ACTIVITY >> Which lines in the records below contain the string "Rosen"? Extract every one of them in full.

DATA PROVIDED >>
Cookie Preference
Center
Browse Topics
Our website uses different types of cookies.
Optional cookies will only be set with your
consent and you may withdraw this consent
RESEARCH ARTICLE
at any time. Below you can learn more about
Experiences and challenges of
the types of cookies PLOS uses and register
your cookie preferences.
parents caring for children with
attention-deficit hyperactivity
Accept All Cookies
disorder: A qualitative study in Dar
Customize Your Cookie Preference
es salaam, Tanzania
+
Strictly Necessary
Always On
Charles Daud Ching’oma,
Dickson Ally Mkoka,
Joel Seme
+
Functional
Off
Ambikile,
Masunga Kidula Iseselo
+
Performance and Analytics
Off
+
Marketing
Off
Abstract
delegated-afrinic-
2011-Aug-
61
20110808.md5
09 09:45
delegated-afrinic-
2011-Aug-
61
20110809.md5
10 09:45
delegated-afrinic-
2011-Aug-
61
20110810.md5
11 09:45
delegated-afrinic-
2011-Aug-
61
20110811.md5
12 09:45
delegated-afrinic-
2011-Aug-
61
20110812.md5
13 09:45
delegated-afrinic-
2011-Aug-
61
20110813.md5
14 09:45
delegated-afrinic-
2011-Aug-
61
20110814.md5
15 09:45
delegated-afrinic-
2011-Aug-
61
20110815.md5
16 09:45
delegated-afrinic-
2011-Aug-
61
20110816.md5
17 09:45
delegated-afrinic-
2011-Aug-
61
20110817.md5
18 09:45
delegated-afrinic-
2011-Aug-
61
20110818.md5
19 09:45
==
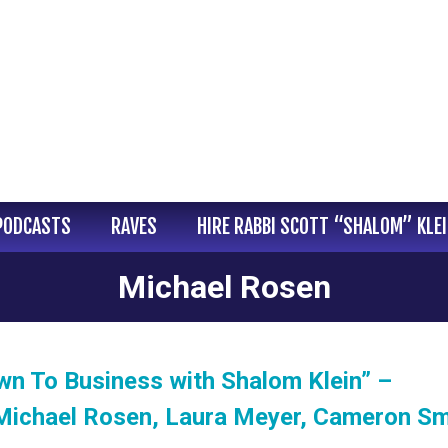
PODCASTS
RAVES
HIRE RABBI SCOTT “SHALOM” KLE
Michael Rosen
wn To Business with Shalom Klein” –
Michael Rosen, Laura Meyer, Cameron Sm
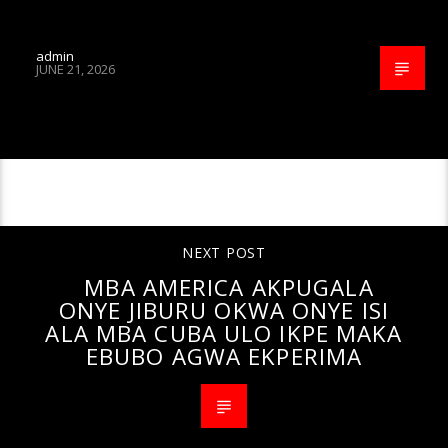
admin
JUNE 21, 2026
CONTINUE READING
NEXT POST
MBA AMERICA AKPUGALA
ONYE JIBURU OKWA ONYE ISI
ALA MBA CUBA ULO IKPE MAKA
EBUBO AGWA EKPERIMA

SOLUTION TO THIS TASK >>
Michael Rosen
Michael Rosen, Laura Meyer, Cameron Sm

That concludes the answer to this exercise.